5. Quantensichere Kryptografie wird endlich Teil der Architekturdiskussion werden
Die quantensichere Kryptografie wird bald in die allgemeine Architekturdiskussion einfließen, insbesondere mit der für nächstes Jahr geplanten Veröffentlichung von Standards durch das US-amerikanische NIST (National Institue of Standards and Technology). Dies wird vor allem durch die bevorstehende Entschlüsselung der faktorisierungsbasierende Kryptografie wichtig. Damit wird das Szenario des „Jetzt speichern und später entschlüsseln“-Angriffs ein großes Problem für die langfristige Sicherheit sensibler Informationen, welche noch mit herkömmlichen Krpytografieverfahren verschlüsselt sind.
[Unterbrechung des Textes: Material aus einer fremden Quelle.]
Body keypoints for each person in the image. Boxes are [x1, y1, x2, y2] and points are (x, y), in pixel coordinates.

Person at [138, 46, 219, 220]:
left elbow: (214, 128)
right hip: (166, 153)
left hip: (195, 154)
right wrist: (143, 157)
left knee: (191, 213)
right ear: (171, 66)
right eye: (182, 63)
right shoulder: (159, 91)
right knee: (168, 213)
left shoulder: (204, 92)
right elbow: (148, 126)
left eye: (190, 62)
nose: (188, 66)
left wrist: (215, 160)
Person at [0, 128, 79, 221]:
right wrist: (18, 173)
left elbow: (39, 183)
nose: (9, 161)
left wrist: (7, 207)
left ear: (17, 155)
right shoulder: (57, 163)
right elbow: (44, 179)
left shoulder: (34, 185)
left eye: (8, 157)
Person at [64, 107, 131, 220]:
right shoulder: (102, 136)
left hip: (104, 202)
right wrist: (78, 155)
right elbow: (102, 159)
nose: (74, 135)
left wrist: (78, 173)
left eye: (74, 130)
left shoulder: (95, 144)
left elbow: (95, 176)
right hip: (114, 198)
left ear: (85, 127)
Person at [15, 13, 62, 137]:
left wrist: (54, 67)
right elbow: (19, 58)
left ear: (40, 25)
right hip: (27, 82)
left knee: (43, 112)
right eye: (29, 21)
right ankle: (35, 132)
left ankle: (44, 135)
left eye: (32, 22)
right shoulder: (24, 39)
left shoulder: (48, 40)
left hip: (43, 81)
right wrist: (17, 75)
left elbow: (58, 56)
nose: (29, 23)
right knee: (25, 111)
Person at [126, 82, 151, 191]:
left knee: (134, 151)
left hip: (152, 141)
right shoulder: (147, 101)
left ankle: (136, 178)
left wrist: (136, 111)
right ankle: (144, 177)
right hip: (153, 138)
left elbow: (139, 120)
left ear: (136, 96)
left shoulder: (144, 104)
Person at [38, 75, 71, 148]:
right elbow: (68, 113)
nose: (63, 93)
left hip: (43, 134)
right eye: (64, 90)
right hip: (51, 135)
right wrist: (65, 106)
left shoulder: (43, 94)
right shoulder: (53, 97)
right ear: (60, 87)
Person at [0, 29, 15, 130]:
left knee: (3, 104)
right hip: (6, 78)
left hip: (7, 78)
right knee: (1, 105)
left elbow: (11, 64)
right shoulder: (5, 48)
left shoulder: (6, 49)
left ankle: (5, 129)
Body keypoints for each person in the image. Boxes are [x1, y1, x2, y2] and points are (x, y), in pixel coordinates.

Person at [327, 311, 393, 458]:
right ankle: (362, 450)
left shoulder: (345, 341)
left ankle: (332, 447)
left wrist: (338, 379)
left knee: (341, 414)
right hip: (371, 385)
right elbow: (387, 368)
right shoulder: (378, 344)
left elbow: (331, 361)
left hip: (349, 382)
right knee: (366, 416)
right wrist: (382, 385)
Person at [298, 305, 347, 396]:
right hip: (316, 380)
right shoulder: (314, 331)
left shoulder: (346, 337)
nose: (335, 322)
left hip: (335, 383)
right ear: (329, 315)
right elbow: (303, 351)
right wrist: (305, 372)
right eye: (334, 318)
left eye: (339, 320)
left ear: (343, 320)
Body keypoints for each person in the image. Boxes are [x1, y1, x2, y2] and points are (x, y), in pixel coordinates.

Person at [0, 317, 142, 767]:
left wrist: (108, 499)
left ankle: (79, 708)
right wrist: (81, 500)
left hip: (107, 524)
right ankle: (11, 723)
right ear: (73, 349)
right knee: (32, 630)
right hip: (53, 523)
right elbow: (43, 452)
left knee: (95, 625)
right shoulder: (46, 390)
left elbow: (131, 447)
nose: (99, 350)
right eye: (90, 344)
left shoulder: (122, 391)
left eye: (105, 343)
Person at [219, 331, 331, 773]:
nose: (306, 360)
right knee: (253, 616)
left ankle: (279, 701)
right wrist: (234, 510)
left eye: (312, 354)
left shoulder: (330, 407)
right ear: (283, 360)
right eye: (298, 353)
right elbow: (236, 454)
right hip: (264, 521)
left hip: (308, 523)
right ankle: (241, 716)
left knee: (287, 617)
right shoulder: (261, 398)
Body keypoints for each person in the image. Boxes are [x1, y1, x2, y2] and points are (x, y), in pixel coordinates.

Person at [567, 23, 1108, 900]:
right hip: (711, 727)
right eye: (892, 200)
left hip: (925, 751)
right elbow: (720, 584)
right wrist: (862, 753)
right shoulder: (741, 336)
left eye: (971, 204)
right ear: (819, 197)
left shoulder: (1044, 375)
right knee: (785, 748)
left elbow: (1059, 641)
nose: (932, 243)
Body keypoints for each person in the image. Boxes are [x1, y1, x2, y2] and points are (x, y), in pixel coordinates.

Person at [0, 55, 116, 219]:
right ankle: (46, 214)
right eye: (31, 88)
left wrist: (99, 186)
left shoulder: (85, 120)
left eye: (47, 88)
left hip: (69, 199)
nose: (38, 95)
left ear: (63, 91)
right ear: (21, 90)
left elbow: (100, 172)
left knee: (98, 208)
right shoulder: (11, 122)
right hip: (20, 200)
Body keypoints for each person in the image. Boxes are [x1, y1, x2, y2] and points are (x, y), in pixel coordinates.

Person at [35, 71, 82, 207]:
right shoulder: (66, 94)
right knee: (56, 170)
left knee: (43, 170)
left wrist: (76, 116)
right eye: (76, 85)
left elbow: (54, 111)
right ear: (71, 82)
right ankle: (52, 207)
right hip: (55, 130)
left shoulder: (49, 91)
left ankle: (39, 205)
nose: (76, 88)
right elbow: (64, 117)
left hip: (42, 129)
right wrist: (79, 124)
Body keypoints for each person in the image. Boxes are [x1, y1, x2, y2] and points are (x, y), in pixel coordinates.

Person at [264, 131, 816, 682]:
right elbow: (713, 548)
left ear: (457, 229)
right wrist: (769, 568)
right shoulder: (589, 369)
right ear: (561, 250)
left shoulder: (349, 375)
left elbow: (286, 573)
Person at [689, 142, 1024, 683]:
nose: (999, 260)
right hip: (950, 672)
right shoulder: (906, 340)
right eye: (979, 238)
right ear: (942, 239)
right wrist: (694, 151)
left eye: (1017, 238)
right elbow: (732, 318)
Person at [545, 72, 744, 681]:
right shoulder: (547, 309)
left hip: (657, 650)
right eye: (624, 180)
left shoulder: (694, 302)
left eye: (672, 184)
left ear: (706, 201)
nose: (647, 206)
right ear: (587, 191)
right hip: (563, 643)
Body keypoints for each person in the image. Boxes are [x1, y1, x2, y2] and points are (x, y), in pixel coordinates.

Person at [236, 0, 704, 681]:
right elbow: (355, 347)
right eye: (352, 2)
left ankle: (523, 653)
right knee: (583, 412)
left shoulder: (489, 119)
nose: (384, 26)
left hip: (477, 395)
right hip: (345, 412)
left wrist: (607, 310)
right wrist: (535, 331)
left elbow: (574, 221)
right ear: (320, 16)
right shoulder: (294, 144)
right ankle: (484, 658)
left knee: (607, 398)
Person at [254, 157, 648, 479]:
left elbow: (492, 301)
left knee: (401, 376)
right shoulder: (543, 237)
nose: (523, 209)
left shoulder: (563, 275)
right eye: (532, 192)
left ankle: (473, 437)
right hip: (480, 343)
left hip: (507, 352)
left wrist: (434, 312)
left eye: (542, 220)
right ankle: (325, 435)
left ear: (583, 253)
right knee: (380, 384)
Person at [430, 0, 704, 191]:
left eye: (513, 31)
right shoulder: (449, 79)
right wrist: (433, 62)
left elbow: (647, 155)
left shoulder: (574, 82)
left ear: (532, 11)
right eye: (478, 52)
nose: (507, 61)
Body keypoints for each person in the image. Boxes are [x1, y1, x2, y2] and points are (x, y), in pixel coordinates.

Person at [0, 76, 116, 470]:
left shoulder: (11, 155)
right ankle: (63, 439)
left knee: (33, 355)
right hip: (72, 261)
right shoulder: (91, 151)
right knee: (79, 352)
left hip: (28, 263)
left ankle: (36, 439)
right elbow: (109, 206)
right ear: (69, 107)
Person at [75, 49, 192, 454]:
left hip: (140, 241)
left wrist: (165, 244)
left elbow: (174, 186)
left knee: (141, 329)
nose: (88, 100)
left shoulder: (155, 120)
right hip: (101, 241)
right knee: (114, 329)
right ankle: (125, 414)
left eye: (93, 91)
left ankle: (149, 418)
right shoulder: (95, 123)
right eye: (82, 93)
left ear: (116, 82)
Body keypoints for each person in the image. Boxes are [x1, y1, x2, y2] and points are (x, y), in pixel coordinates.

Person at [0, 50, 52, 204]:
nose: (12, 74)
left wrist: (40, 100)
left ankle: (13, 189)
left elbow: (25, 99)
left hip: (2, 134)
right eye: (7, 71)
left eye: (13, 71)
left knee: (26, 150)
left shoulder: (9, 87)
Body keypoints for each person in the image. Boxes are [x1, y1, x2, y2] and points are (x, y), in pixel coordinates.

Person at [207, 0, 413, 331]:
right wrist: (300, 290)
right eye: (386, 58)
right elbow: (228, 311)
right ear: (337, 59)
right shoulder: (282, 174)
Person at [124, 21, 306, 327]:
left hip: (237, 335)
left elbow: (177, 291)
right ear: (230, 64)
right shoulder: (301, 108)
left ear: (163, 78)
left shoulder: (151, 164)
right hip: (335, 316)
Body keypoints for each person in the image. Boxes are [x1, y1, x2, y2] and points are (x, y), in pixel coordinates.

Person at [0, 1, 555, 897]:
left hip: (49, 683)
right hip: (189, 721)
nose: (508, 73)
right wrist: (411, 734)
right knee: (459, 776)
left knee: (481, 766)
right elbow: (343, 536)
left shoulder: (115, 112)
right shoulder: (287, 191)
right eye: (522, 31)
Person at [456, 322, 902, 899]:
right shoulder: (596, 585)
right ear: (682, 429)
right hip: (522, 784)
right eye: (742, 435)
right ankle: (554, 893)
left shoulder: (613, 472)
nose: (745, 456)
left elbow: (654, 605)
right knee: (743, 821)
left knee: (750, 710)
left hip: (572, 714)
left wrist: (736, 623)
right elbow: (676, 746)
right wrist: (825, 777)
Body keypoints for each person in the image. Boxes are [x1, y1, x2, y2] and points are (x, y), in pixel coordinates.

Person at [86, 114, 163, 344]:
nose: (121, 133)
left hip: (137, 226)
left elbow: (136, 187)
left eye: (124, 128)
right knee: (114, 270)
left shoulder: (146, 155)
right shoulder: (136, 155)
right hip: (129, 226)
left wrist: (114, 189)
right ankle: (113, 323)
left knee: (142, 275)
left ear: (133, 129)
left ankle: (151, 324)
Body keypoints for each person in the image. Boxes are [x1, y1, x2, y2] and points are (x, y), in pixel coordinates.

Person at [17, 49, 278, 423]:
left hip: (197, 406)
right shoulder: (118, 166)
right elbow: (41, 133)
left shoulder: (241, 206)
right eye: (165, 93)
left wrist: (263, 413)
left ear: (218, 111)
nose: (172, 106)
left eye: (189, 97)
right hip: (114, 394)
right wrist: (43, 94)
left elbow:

Personenebezogene Gesundheitsdaten, geistiges Eigentum von Unternehmen, staatliche und private Kommunikation oder nationale Sicherheitsgeheimnisse werden also in naher Zukunft gefährdet sein, sobald sie von Angreifern erbeutet wurden. Denn mithilfe von Quantencomputern können diese Daten in kürzester Zeit entschlüsselt werden. Und es ist möglich, dass insbesondere internationale Geheimdienste bereits Zugang zu Quantencomputern und ihren Anti-Kryptographie-Algorithmen haben. Entsprechend bedeutsam ist es, neue, sichere Verfahren zu entwicklen, die Schutz bieten. Für Unternehmen und CISOs heißt es, die neue Technologie weiterhin zu beobachten und den Einstieg in Lösungen mit quantensicherer Kryptografie nicht zu verpassen.